MMWR News Synopsis for February 5, 2015
HIV Testing and Service Delivery Among Blacks/African Americans-61 Jurisdictions, United States, 2013
African Americans accounted for nearly half of people reached by CDC-funded HIV testing efforts and more than half of all new HIV diagnoses in 2013, according to a new analysis of CDC-funded testing efforts in 61 U.S. areas. Data underscore the disproportionate HIV burden among African American men who have sex with men (MSM). To assess the impact of CDC-funded HIV testing and service delivery efforts, researchers examined data submitted by 61 health department jurisdictions and 151 directly-funded community-based organizations through the National HIV Prevention Program Monitoring and Evaluation system.
Mortality Among Adult and Adolescent Blacks or African Americans with HIV Infection- United States, 2008-2012
According to a new CDC analysis, death rates among African Americans with HIV declined 28 percent from 2008 to 2012 – more than among any other race/ethnicity. While disparities between races/ethnicities have narrowed, death rates remain higher among African Americans with HIV than among those of other races/ethnicities. To better understand mortality among African Americans with HIV, researchers analyzed data from the National HIV Surveillance System for 2008 through 2012. Because immune suppression caused by HIV infection can result in fatal co-illnesses, authors estimated deaths due to all causes, rather than limiting their analysis to deaths resulting directly from HIV infection.
Advisory Committee on Immunization Practices Recommended Immunization Schedule for Adults Age 19 Years or Older- United States, 2015
Vaccines are recommended for adults throughout their lifetime based on their age, health conditions, prior vaccinations and other factors. All adults are recommended to receive the influenza vaccine yearly, at least one dose of Tdap (tetanus, diphtheria, acellular pertussis) vaccine, shingles vaccine at age 60 years, and two different pneumococcal vaccines at age 65 (sometimes earlier depending on medical conditions). Other vaccines may also be needed based on an adult’s medical conditions and prior vaccinations or travel. Adults should talk to their healthcare providers about which vaccines they might need. Vaccines are recommended for adults throughout their lifetime.
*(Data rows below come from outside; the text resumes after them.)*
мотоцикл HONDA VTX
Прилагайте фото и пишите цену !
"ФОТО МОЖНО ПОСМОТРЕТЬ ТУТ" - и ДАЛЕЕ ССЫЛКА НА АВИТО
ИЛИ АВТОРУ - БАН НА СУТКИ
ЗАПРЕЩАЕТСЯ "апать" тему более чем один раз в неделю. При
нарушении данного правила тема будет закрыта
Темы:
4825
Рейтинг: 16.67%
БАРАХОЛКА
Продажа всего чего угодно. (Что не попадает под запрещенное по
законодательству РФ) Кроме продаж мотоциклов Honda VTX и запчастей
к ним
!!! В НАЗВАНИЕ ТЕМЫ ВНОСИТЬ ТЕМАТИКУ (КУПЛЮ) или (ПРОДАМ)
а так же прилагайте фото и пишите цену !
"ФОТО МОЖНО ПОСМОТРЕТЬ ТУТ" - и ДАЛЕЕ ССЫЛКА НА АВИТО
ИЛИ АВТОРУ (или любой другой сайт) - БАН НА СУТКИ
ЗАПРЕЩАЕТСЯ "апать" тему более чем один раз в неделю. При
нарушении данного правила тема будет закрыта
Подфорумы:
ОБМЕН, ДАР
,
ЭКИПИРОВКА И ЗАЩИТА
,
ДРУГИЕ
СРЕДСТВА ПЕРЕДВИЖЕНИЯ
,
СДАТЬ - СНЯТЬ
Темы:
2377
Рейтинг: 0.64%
Advisory Committee on Immunization Practices Recommended Immunization Schedules for Persons Age 0 Through 18 Years- United States, 2015
In October 2014, ACIP approved the recommended immunization schedules for persons age 0 through 18 years for 2015. These schedules may be accessed from this article. Each year, the Advisory Committee on Immunization Practices (ACIP) reviews the recommended immunization schedules for persons aged 0 through 18 years to ensure that the schedules reflect current recommendations for Food and Drug Administration (FDA)-licensed vaccines.
Vaccination Coverage Among Adults, Excluding Influenza Vaccination — United States, 2013
Vaccines are available to protect adults from potentially life-threatening infectious diseases, but vaccination rates among adults remain low. CDC urges adults to get recommended vaccines and advises healthcare providers to assess which vaccines their adult patients need and offer them. Vaccinations are recommended throughout life to prevent infectious diseases and their sequelae. Adult vaccination coverage, however, remains low for most routinely recommended vaccines and below Healthy People 2020 targets.